REQUIREMENT – Tally the lines below that contain "pixels" and reply with only the tally.

DATA –

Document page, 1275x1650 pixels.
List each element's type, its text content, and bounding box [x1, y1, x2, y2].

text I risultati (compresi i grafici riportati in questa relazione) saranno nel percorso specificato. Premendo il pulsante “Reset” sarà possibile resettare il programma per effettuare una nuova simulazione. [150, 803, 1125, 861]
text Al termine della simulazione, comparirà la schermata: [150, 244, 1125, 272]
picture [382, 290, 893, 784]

* * *

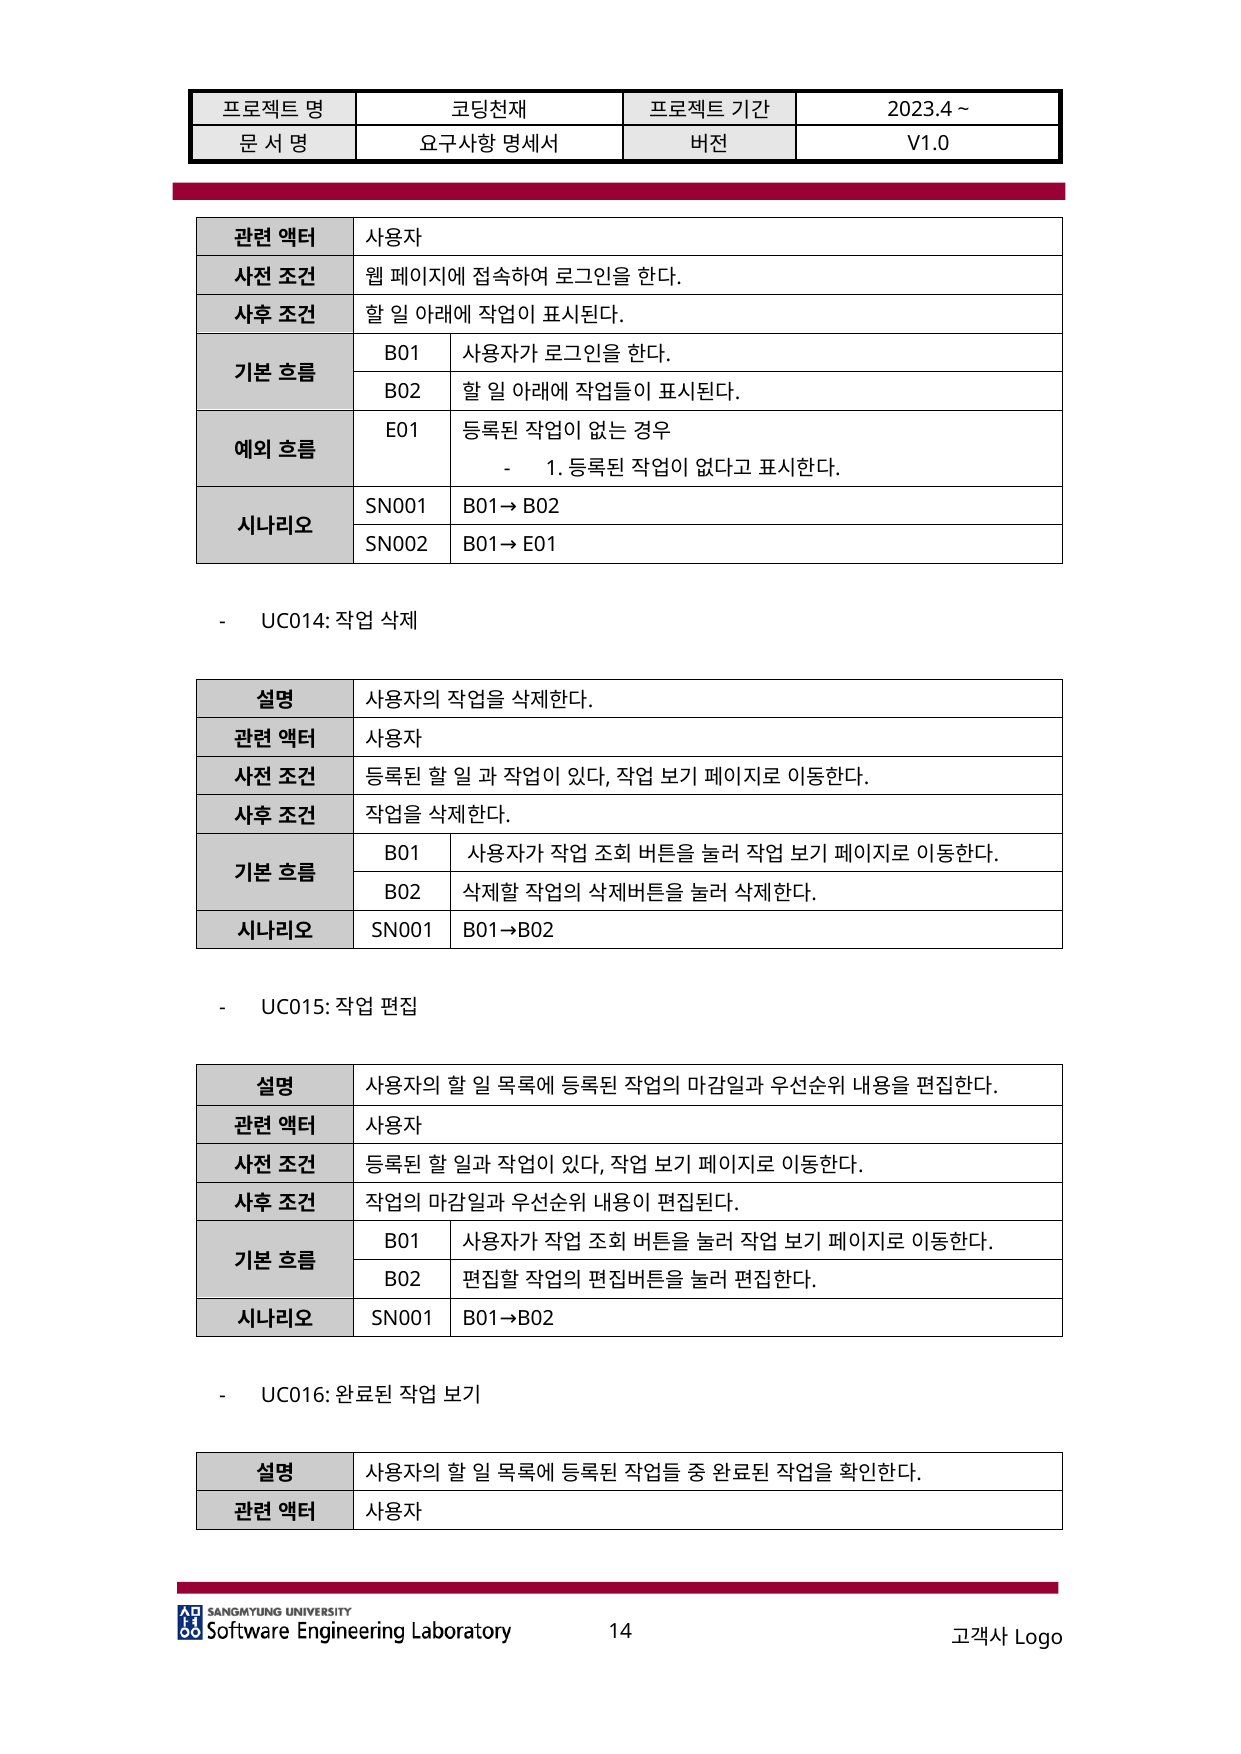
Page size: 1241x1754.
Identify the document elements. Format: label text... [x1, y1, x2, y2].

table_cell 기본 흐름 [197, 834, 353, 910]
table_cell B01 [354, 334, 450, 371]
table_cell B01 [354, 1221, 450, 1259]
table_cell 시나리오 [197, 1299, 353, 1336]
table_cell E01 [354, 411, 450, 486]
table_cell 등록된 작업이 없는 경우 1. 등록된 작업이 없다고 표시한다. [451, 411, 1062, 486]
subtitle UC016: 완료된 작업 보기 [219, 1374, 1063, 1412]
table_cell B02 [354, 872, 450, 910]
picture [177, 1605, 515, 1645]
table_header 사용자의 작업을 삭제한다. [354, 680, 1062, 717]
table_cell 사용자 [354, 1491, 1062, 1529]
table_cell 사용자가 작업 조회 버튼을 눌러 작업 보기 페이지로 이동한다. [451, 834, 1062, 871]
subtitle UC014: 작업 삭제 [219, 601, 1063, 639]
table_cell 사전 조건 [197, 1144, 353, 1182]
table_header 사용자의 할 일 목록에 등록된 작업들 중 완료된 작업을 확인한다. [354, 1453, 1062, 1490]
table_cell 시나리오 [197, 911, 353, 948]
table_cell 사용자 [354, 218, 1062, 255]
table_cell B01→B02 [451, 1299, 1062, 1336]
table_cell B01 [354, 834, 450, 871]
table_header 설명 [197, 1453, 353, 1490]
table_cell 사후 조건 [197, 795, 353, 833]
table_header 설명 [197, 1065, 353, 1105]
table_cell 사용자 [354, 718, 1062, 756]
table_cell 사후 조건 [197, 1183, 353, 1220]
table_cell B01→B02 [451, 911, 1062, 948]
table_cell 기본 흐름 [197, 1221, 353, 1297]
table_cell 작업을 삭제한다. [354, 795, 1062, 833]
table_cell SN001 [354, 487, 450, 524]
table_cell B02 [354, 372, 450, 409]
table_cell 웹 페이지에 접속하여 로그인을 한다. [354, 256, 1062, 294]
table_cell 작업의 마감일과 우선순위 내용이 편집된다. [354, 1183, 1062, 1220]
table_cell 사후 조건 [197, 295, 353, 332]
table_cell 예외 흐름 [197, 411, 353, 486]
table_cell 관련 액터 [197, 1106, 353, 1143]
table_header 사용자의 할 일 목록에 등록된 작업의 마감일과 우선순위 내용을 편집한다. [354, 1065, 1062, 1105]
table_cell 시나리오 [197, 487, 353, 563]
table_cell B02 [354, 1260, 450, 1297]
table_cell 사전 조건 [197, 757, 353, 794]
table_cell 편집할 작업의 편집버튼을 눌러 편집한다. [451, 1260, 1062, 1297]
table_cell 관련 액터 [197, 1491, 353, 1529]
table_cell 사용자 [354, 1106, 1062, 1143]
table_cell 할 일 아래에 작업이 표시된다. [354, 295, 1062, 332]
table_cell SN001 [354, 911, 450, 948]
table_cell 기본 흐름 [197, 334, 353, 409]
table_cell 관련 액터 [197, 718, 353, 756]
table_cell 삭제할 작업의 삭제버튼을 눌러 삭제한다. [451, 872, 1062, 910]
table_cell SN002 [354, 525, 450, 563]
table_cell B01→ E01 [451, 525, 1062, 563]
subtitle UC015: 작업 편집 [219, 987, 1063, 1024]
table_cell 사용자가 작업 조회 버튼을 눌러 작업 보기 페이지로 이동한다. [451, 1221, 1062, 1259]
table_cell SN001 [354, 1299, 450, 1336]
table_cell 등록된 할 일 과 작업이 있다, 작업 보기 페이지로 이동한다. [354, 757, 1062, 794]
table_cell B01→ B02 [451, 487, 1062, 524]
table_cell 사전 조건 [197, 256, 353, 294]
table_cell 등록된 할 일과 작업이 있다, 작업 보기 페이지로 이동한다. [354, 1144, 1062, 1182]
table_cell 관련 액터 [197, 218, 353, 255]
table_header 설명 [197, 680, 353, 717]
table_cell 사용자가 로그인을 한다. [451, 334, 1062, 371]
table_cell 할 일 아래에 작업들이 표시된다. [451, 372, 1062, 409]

==

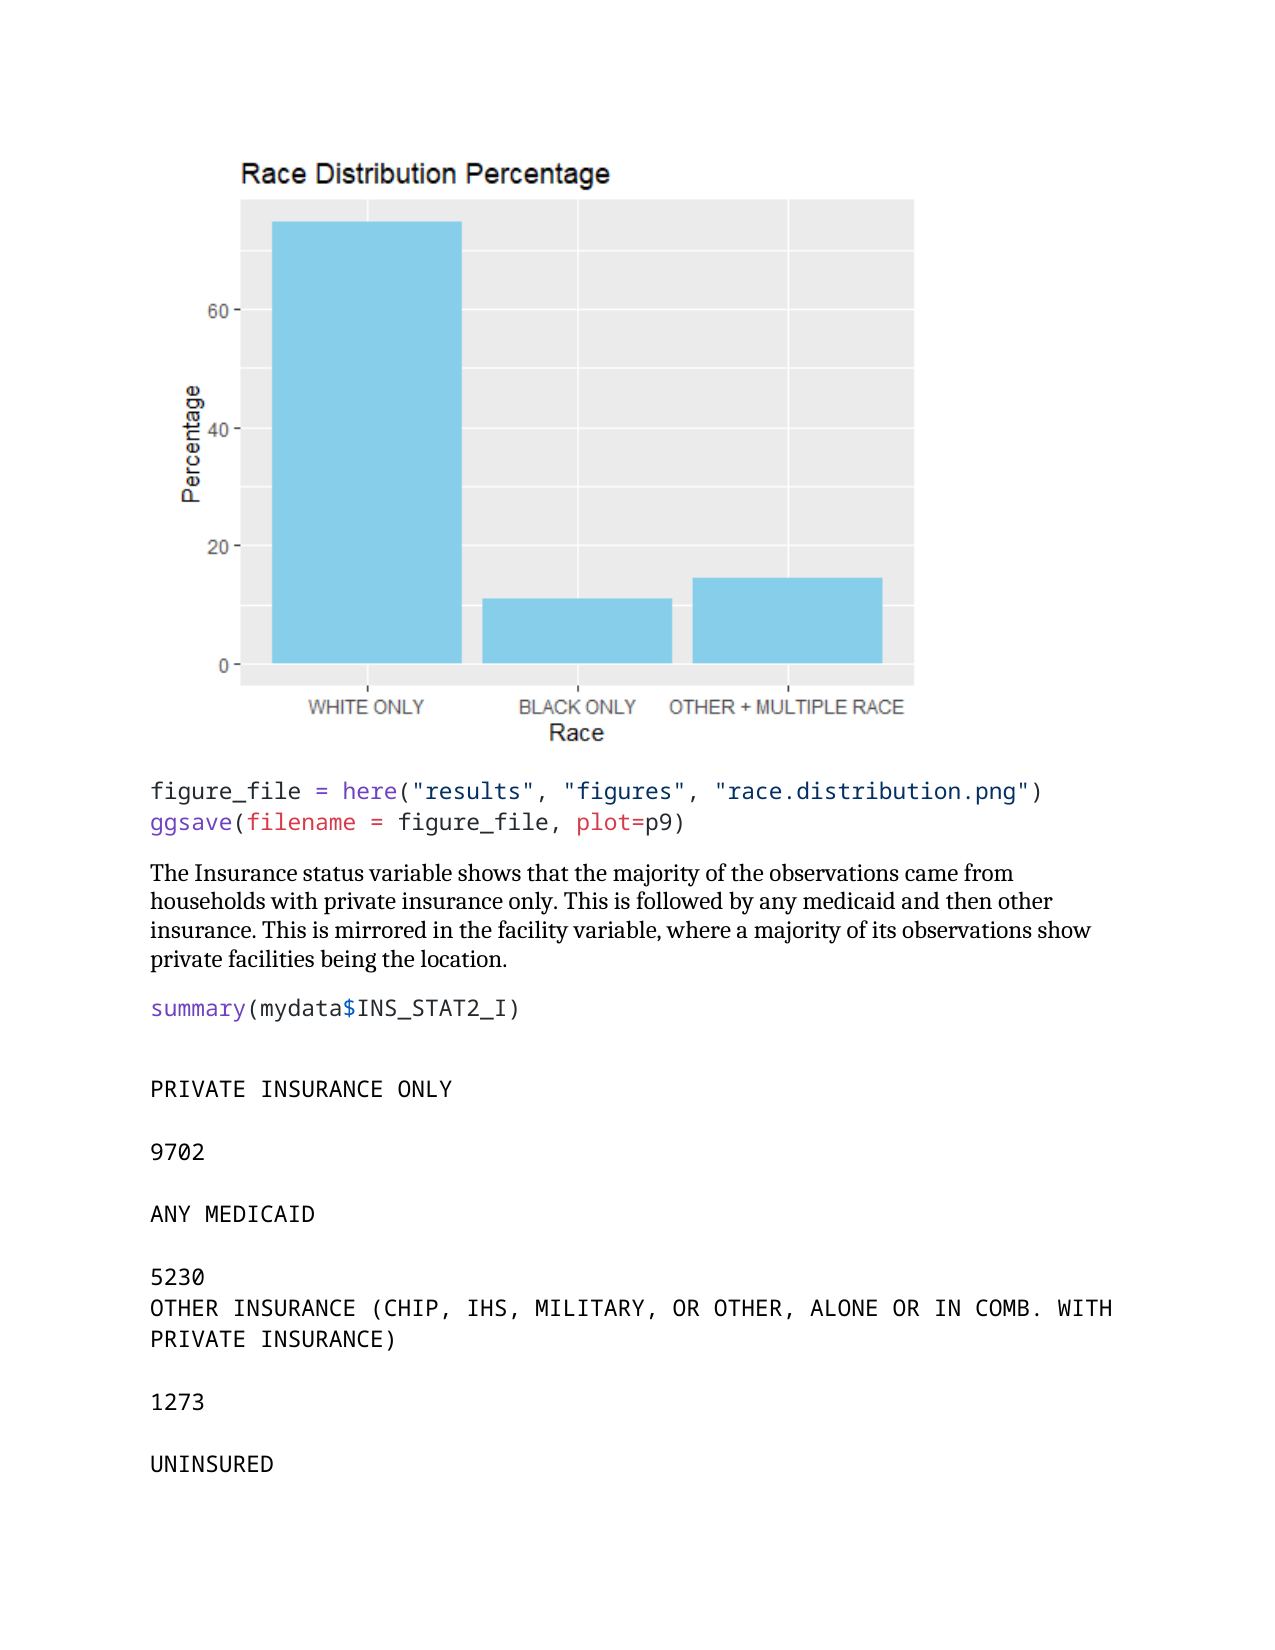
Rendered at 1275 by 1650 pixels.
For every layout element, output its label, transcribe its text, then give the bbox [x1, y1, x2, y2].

EXERCISE ANSWER – 2